Task requirements:
Retype the lines below from the one containing "collection date: 2014-05-01" through the one containing "collector number: 518-62", including both of those lines and changing nothing.

Stored data:

_ _ _

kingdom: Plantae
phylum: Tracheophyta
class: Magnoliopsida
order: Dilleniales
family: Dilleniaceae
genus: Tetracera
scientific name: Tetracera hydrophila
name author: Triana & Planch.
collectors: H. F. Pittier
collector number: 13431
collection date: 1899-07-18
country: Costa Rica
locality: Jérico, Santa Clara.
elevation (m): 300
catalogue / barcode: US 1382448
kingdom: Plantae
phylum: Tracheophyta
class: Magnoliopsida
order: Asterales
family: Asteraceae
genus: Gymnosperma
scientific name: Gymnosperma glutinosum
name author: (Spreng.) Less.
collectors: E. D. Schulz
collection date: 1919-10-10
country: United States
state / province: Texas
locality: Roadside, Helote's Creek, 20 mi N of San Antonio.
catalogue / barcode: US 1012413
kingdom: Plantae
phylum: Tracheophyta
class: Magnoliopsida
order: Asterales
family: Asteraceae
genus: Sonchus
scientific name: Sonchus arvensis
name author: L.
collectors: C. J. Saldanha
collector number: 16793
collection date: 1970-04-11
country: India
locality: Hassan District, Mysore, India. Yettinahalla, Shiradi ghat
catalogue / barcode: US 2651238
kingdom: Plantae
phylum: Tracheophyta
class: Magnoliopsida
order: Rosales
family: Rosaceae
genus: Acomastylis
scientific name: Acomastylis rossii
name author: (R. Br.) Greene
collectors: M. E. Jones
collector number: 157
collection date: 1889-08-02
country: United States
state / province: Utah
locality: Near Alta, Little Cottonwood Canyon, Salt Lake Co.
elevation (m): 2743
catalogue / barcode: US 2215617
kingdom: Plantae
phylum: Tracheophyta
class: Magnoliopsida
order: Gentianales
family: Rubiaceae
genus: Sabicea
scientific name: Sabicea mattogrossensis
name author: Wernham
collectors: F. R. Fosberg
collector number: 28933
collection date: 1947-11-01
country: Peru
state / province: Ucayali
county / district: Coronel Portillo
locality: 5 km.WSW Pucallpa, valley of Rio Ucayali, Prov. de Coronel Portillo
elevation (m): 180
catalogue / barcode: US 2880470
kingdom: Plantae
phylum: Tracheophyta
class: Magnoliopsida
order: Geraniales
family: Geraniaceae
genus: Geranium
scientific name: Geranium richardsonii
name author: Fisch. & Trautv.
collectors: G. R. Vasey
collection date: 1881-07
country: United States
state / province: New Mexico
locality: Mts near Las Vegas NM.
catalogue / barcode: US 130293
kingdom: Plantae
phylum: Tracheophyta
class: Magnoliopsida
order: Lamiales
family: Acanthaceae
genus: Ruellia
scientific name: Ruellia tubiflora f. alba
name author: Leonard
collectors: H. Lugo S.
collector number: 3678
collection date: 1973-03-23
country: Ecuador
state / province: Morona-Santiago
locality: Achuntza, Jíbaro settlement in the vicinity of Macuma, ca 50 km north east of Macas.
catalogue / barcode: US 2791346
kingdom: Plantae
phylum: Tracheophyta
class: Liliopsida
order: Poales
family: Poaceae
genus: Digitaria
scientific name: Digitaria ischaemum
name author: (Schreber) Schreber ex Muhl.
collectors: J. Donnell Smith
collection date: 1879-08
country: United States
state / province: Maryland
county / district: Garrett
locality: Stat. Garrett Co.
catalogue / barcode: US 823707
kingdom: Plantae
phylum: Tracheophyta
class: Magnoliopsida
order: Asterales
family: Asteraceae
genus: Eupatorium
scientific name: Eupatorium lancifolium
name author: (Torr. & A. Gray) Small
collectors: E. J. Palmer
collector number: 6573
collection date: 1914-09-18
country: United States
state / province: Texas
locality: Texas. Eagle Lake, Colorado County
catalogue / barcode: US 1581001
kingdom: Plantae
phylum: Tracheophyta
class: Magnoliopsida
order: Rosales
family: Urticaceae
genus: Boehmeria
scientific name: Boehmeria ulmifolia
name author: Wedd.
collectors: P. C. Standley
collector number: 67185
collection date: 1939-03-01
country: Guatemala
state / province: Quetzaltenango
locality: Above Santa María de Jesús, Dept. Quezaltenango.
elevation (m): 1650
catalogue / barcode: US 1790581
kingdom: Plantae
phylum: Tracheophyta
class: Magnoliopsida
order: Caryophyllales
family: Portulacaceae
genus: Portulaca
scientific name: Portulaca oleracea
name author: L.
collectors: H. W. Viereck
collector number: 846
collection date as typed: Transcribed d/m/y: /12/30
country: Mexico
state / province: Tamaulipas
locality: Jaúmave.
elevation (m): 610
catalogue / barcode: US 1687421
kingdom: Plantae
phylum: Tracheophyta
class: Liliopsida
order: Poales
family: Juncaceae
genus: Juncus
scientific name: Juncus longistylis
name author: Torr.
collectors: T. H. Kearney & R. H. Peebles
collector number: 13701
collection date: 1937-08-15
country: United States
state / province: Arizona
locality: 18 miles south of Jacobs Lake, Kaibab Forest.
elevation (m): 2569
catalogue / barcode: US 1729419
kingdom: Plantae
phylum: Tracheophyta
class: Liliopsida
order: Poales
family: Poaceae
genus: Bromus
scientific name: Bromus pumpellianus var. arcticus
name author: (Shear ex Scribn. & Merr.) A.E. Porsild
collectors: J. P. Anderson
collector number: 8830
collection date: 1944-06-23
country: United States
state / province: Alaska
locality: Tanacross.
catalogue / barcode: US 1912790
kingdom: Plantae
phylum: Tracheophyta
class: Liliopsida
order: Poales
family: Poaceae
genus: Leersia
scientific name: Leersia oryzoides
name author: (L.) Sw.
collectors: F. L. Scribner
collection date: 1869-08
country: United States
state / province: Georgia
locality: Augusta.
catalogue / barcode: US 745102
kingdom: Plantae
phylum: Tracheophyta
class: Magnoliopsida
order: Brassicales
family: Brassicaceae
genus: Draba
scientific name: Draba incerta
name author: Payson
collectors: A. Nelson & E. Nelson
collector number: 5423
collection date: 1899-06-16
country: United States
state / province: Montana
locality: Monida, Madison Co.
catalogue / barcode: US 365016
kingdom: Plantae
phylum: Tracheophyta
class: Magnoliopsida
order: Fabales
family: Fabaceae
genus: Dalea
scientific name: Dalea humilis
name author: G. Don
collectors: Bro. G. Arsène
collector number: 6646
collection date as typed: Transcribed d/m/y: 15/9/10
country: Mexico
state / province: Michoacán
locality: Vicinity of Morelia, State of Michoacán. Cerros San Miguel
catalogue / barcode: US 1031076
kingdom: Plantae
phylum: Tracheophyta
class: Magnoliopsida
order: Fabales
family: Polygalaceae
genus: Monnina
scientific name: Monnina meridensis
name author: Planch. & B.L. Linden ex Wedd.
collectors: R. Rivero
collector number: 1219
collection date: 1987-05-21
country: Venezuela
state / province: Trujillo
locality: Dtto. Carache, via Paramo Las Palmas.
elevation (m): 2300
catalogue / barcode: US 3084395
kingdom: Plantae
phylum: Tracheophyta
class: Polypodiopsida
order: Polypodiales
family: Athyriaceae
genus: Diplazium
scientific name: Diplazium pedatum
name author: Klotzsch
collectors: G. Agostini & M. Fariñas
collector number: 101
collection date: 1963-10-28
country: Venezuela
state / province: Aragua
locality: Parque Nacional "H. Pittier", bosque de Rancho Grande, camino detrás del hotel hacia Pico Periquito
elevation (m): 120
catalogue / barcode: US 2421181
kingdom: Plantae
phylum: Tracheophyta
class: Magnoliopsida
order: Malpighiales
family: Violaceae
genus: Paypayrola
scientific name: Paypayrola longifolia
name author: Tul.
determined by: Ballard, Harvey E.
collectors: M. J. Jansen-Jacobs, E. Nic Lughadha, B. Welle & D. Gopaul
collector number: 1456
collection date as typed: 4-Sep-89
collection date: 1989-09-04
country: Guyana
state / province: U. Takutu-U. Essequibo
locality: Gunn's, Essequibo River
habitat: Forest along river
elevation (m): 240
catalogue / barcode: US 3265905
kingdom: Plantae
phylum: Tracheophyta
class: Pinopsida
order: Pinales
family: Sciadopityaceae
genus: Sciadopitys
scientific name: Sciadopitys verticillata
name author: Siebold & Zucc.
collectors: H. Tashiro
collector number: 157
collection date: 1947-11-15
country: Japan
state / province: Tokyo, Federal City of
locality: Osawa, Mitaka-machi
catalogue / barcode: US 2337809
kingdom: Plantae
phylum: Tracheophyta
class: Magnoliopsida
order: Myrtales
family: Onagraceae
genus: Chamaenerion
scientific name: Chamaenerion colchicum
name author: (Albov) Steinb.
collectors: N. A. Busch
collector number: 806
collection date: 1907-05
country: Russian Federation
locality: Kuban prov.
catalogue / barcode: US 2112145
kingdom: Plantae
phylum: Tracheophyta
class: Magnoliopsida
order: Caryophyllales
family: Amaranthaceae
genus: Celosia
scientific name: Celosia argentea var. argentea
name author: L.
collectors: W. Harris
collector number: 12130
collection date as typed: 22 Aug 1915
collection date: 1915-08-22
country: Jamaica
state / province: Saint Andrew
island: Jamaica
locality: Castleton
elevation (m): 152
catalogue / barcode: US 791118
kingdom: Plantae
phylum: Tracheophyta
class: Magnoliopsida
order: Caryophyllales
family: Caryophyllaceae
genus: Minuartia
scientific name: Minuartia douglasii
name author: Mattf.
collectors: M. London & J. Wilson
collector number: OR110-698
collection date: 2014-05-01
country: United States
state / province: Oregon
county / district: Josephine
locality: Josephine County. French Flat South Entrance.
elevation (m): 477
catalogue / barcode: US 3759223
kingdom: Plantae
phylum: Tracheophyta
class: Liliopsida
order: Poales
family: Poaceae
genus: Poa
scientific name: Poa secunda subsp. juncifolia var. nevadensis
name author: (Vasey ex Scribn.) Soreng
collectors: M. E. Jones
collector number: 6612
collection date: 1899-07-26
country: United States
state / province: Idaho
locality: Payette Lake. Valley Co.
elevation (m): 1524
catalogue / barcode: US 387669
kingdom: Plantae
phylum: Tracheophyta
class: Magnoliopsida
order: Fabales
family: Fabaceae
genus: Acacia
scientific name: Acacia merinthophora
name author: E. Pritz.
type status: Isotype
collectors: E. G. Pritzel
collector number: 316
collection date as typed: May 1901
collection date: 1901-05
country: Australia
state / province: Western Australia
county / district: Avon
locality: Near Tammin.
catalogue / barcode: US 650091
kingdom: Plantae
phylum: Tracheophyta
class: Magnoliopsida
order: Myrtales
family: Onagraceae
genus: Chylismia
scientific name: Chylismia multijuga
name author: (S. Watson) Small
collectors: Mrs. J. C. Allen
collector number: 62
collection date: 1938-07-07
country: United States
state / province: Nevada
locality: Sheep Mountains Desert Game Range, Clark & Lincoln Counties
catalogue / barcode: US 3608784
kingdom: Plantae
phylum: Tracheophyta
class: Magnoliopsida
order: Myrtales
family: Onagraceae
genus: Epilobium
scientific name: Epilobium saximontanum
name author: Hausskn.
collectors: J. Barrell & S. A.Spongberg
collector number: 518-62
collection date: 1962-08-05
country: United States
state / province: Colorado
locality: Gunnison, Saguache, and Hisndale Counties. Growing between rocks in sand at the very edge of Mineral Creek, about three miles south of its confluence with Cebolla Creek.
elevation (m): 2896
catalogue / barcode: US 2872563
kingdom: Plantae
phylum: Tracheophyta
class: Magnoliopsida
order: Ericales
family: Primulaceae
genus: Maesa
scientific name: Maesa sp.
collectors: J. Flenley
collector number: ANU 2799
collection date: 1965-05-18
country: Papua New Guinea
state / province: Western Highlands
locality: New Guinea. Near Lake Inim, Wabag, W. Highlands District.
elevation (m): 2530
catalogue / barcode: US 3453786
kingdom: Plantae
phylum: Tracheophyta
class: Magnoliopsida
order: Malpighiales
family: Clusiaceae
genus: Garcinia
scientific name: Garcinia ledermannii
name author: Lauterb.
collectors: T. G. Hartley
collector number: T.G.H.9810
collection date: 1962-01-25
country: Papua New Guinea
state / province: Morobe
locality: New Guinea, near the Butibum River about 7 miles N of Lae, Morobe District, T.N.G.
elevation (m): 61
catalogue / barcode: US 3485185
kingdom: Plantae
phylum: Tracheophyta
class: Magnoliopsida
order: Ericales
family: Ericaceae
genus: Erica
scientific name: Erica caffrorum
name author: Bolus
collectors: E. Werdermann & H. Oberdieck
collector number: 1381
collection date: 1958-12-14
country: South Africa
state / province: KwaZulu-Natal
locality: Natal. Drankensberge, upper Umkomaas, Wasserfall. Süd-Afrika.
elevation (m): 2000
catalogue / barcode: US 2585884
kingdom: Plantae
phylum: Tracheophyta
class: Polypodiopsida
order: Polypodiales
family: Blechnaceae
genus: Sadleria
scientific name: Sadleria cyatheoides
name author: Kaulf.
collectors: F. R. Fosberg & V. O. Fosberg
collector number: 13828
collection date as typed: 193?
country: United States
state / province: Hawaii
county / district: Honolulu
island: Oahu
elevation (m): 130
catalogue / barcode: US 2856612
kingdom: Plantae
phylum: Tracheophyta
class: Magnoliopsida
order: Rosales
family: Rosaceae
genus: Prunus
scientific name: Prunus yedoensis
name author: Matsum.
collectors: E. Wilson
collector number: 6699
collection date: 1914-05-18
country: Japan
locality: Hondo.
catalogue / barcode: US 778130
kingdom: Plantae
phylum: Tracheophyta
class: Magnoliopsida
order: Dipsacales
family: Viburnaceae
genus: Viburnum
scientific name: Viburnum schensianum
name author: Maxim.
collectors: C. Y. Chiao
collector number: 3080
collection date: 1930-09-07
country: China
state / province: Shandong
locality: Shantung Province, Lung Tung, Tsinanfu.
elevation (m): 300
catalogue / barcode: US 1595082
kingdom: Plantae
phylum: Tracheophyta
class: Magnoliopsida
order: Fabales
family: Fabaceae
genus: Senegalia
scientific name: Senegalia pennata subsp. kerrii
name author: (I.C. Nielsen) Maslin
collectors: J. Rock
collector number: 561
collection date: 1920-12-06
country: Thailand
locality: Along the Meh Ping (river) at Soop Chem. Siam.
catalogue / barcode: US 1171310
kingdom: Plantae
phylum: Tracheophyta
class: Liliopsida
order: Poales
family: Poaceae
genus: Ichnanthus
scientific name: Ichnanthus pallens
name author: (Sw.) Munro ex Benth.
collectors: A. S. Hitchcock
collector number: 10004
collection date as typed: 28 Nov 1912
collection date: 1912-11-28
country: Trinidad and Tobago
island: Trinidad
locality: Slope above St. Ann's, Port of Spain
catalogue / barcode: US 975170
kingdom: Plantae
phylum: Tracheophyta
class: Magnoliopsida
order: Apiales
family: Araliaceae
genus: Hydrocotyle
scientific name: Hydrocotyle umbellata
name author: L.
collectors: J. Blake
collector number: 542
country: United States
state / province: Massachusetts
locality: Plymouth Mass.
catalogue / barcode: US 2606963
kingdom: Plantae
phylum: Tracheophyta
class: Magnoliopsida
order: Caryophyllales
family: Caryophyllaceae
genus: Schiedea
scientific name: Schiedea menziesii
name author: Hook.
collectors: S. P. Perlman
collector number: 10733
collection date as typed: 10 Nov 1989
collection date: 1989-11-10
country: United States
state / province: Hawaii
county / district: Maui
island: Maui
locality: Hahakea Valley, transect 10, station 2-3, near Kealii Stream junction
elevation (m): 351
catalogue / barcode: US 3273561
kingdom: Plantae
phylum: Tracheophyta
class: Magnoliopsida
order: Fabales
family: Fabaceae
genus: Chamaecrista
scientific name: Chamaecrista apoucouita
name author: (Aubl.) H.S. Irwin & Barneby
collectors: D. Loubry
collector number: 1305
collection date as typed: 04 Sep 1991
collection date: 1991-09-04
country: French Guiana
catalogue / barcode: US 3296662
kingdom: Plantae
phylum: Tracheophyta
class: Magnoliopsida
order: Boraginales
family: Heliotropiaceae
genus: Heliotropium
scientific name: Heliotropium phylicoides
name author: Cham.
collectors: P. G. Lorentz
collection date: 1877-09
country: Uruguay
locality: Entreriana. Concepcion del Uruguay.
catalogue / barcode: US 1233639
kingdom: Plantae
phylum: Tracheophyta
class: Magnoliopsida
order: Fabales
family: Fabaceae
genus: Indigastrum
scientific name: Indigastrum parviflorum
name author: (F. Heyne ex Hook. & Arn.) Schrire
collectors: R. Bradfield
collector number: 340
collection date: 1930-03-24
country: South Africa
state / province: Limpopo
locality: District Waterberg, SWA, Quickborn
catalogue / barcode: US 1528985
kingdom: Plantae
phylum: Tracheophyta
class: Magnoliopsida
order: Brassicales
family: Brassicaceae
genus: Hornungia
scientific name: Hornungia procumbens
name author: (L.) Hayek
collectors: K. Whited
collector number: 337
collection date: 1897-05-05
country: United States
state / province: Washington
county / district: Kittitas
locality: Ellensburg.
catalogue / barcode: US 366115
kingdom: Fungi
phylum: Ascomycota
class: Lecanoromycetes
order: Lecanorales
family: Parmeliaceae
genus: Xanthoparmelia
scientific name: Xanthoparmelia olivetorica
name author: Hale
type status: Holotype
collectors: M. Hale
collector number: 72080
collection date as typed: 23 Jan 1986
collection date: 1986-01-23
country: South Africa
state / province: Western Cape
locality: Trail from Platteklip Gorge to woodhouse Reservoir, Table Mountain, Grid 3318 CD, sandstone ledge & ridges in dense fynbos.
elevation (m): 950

_ _ _

Output:
collection date: 2014-05-01
country: United States
state / province: Oregon
county / district: Josephine
locality: Josephine County. French Flat South Entrance.
elevation (m): 477
catalogue / barcode: US 3759223
kingdom: Plantae
phylum: Tracheophyta
class: Liliopsida
order: Poales
family: Poaceae
genus: Poa
scientific name: Poa secunda subsp. juncifolia var. nevadensis
name author: (Vasey ex Scribn.) Soreng
collectors: M. E. Jones
collector number: 6612
collection date: 1899-07-26
country: United States
state / province: Idaho
locality: Payette Lake. Valley Co.
elevation (m): 1524
catalogue / barcode: US 387669
kingdom: Plantae
phylum: Tracheophyta
class: Magnoliopsida
order: Fabales
family: Fabaceae
genus: Acacia
scientific name: Acacia merinthophora
name author: E. Pritz.
type status: Isotype
collectors: E. G. Pritzel
collector number: 316
collection date as typed: May 1901
collection date: 1901-05
country: Australia
state / province: Western Australia
county / district: Avon
locality: Near Tammin.
catalogue / barcode: US 650091
kingdom: Plantae
phylum: Tracheophyta
class: Magnoliopsida
order: Myrtales
family: Onagraceae
genus: Chylismia
scientific name: Chylismia multijuga
name author: (S. Watson) Small
collectors: Mrs. J. C. Allen
collector number: 62
collection date: 1938-07-07
country: United States
state / province: Nevada
locality: Sheep Mountains Desert Game Range, Clark & Lincoln Counties
catalogue / barcode: US 3608784
kingdom: Plantae
phylum: Tracheophyta
class: Magnoliopsida
order: Myrtales
family: Onagraceae
genus: Epilobium
scientific name: Epilobium saximontanum
name author: Hausskn.
collectors: J. Barrell & S. A.Spongberg
collector number: 518-62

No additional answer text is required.